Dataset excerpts
Start of Block
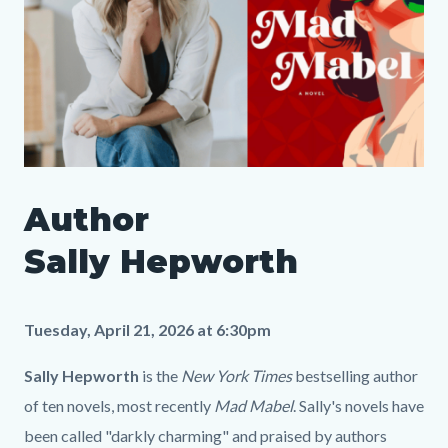
SLO
Author
Author
Media
Body
Sally
613239595
Sally Hepworth
Hepworth
LP.png
Tuesday, April 21, 2026 at 6:30pm
Sally Hepworth
is the
New York Times
bestselling author
of ten novels, most recently
Mad Mabel
. Sally's novels have
been called "darkly charming" and praised by authors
End of Block
All of the entries above are to be written out exactly, with no pictures.

SLO
Author
Author
Media
Body
Sally
613239595
Sally Hepworth
Hepworth
LP.png
Tuesday, April 21, 2026 at 6:30pm
Sally Hepworth
is the
New York Times
bestselling author
of ten novels, most recently
Mad Mabel
. Sally's novels have
been called "darkly charming" and praised by authors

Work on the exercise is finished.